Use the above method to construct three same soil batteries, and connect the three soil batteries in series through wires to form a soil battery pack. After running for a week, use a multimeter to detect the series voltage reaches 1.52 V.

Connect the electrolytic capacitor 4 with a capacity of 1 F to the charging switch 2 with a wire, and connect it to the positive and negative poles of the soil battery pack, turn on the charging switch 2, and the soil battery 1 connected in series starts to charge the electrolytic capacitor 4. At the same time, after the electronic timer 5 with a rated voltage of 1.5 V is connected in series with the power supply switch 3, it is connected in parallel with the electrolytic capacitor 4. During the charging process of the electrolytic capacitor, the power supply switch 3 is kept in an off state. Use a multimeter to measure the voltage at both ends of the electrolytic capacitor. When the voltage reaches 1.5 V, turn off the charging switch 2 and turn on the power supply switch 3. At this time, the electronic timer starts counting and clearly displays the time, indicating that the electric energy drive using soil power generation has been successfully realized. Small appliances.

Claims (6)

1. a kind of device to be generated electricity using soil, it is characterised in that: including soil battery pack, charge switch and electrolytic capacitor, institute It is connect by conducting wire with the two poles of the earth of soil battery pack after stating charge switch and electrolytic capacitor series connection；

The soil battery pack includes at least two soil batteries, and soil battery is serially connected to form soil battery pack；

The soil battery includes battery case, anode, soil, cathode and water, and soil is placed in battery case inner bottom, and water covers It covers in soil surface, anode is embedded in the soil, and cathode is submerged in water.
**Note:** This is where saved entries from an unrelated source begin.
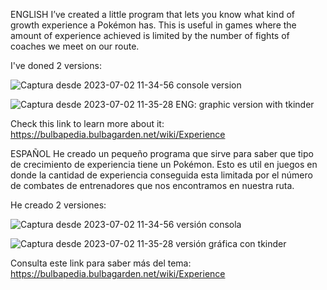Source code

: ENGLISH
I’ve created a little program that lets you know what kind of growth experience a Pokémon has.
This is useful in games where the amount of experience achieved is limited by the number of fights
of coaches we meet on our route.

I've doned 2 versions:

![Captura desde 2023-07-02 11-34-56](https://github.com/enriqueseor/pokemon-exp-python/assets/101838134/3c9546a6-0704-4f51-b25e-a2351b0d8480)
console version

![Captura desde 2023-07-02 11-35-28](https://github.com/enriqueseor/pokemon-exp-python/assets/101838134/29081cf1-d3e7-4abf-b31d-6929c1b33a4e)
ENG: graphic version with tkinder

Check this link to learn more about it: https://bulbapedia.bulbagarden.net/wiki/Experience

ESPAÑOL
He creado un pequeño programa que sirve para saber que tipo de crecimiento de experiencia tiene un Pokémon.
Esto es util en juegos en donde la cantidad de experiencia conseguida esta limitada por el número de combates
de entrenadores que nos encontramos en nuestra ruta.

He creado 2 versiones:

![Captura desde 2023-07-02 11-34-56](https://github.com/enriqueseor/pokemon-exp-python/assets/101838134/3c9546a6-0704-4f51-b25e-a2351b0d8480)
versión consola

![Captura desde 2023-07-02 11-35-28](https://github.com/enriqueseor/pokemon-exp-python/assets/101838134/29081cf1-d3e7-4abf-b31d-6929c1b33a4e)
versión gráfica con tkinder

Consulta este link para saber más del tema: https://bulbapedia.bulbagarden.net/wiki/Experience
2. the device according to claim 1 to be generated electricity using soil, it is characterised in that: capacity > 1 of the electrolytic capacitor mF。

3. the device according to claim 1 to be generated electricity using soil, it is characterised in that: the material of the battery case is exhausted Edge material is selected from plastics or glass.

4. the device according to claim 1 to be generated electricity using soil, it is characterised in that: the material of the anode and cathode is selected From stainless steel, titanium, platinum, carbon felt, carbon cloth or graphite.

5. it is according to claim 1 using soil generate electricity device, it is characterised in that: the material of the conducting wire be selected from copper, Aluminium or titanium.

6. the device according to claim 1 to be generated electricity using soil, it is characterised in that: the organic carbon content of the soil > 5 mg/kg, source include but are not limited to forest land, meadow, farmland, paddy field or wetland.